◆ Exercise objective
Your copy of the data below must be exact and must leave out all pictures.

[Data to examine Boundary: Start]

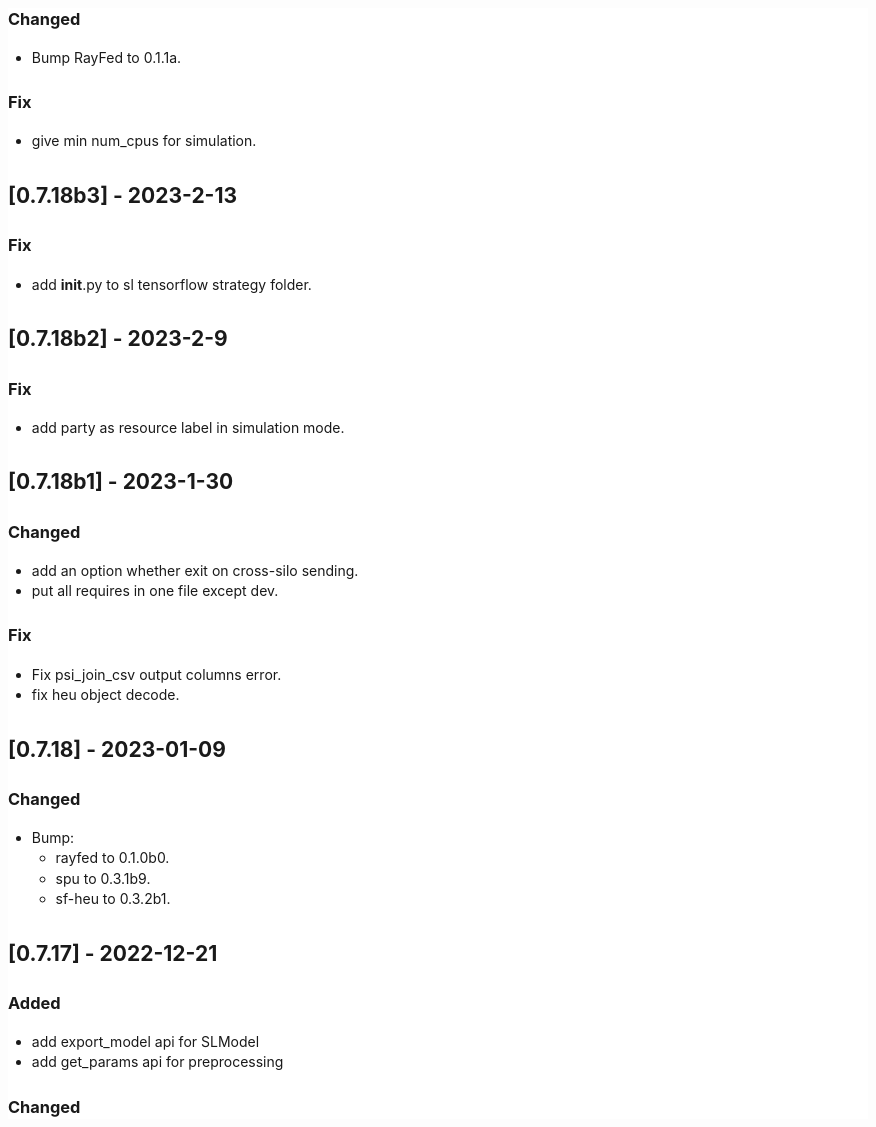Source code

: ### Changed

- Bump RayFed to 0.1.1a.

### Fix

- give min num_cpus for simulation.

## [0.7.18b3] - 2023-2-13

### Fix

- add __init__.py to sl tensorflow strategy folder.

## [0.7.18b2] - 2023-2-9

### Fix

- add party as resource label in simulation mode.

## [0.7.18b1] - 2023-1-30

### Changed

- add an option whether exit on cross-silo sending.
- put all requires in one file except dev.

### Fix

- Fix psi_join_csv output columns error.
- fix heu object decode.

## [0.7.18] - 2023-01-09

### Changed

- Bump:
  - rayfed to 0.1.0b0.
  - spu to 0.3.1b9.
  - sf-heu to 0.3.2b1.

## [0.7.17] - 2022-12-21

### Added

- add export_model api for SLModel
- add get_params api for preprocessing

### Changed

[Data to examine Boundary: End]

◆ Response
Source code

: ### Changed

- Bump RayFed to 0.1.1a.

### Fix

- give min num_cpus for simulation.

## [0.7.18b3] - 2023-2-13

### Fix

- add __init__.py to sl tensorflow strategy folder.

## [0.7.18b2] - 2023-2-9

### Fix

- add party as resource label in simulation mode.

## [0.7.18b1] - 2023-1-30

### Changed

- add an option whether exit on cross-silo sending.
- put all requires in one file except dev.

### Fix

- Fix psi_join_csv output columns error.
- fix heu object decode.

## [0.7.18] - 2023-01-09

### Changed

- Bump:
  - rayfed to 0.1.0b0.
  - spu to 0.3.1b9.
  - sf-heu to 0.3.2b1.

## [0.7.17] - 2022-12-21

### Added

- add export_model api for SLModel
- add get_params api for preprocessing

### Changed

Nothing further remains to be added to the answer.